Ces derniers avaient, dans l'arrêt du 2 juillet 2013, "débouter le salarié de sa demande de dommages-intérêts au titre de la nullité de la clause de non-concurrence ... après avoir constaté que l'employeur avait délié le salarié de cette clause en raison de son caractère non écrit, que ce dernier ne justifie d'aucun préjudice...

Pour les Hauts magistrats du Quai d'Horloge "alors que la stipulation dans le contrat de travail d'une clause de non-concurrence nulle cause nécessairement un préjudice au salarié, la cour d'appel a violé les textes susvisés" (Cass soc 28 janvier 2015 n° 13-24000).

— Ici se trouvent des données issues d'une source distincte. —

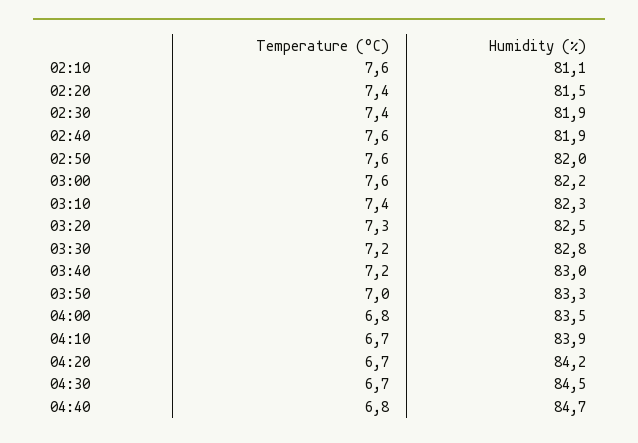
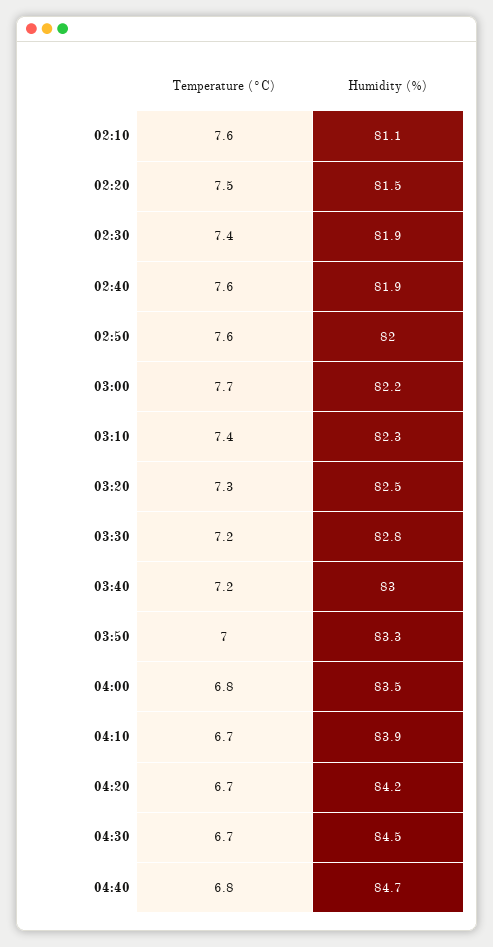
  {
    "Temperature (°C)": {
      "02:10": 7.6,
-     "02:20": 7.4,
+     "02:20": 7.5,
      "02:30": 7.4,
      "02:40": 7.6,
      "02:50": 7.6,
-     "03:00": 7.6,
+     "03:00": 7.7,
      "03:10": 7.4,
      "03:20": 7.3,
      "03:30": 7.2,
      "03:40": 7.2,
      "03:50": 7,
      "04:00": 6.8,
      "04:10": 6.7,
      "04:20": 6.7,
      "04:30": 6.7,
      "04:40": 6.8
    },
    "Humidity (%)": {
      "02:10": 81.1,
      "02:20": 81.5,
      "02:30": 81.9,
      "02:40": 81.9,
      "02:50": 82,
      "03:00": 82.2,
      "03:10": 82.3,
      "03:20": 82.5,
      "03:30": 82.8,
      "03:40": 83,
      "03:50": 83.3,
      "04:00": 83.5,
      "04:10": 83.9,
      "04:20": 84.2,
      "04:30": 84.5,
      "04:40": 84.7
    }
  }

Dans sa décision du 25 mai 2016, la Cour de cassation revient sur cette règle d'un préjudice de principe en ces termes :

"Attendu que le salarié fait grief à l'arrêt de le débouter de sa demande d'indemnisation du préjudice résultant de l'illicéité et de l'annulation de la clause de non-concurrence alors, selon le moyen que la stipulation dans le contrat de travail d'une clause de non-concurrence nulle cause nécessairement un préjudice au salarié ; qu'en retenant, pour débouter le salarié de sa demande d'indemnisation du préjudice résultant de l'illicéité et de l'annulation de la clause de non-concurrence, que la stipulation dans le contrat de travail d'une clause de non-concurrence nulle ne cause pas un préjudice au salarié, dès lors que le salarié a exercé, après la rupture de son contrat de travail, l'activité interdite par la clause, la cour d'appel a violé les articles 1147 du code civil et L. 1121-1 du code du travail ; 

Mais attendu que l'existence d'un préjudice et l'évaluation de celui-ci relèvent du pouvoir souverain d'appréciation des juges du fond ; que la cour d'appel, ayant constaté que le salarié n'avait subi aucun préjudice résultant de l'illicéité de la clause de non concurrence, le moyen ne peut être accueilli" (Cass soc 25 mai 2016 n° 14-20578).

Cette remise en cause date de l'arrêt du 13 avril 2016 où les Hauts magistrats approuvent les juges du fond qui ont débouté un salarié qui prétendait que la non délivrance (ou tardive) des certificat de travail et bulletins de paie causait nécessairement un préjudice qu'il n'avait pas à prouver.

"Mais attendu que l'existence d'un préjudice et l'évaluation de celui-ci relèvent du pouvoir souverain d'appréciation des juges du fond ; que le conseil de prud'hommes, qui a constaté que le salarié n'apportait aucun élément pour justifier le préjudice allégué, a, par ces seuls motifs, légalement justifié sa décision" (Cass soc 13 avril 2016 n° 14-28293).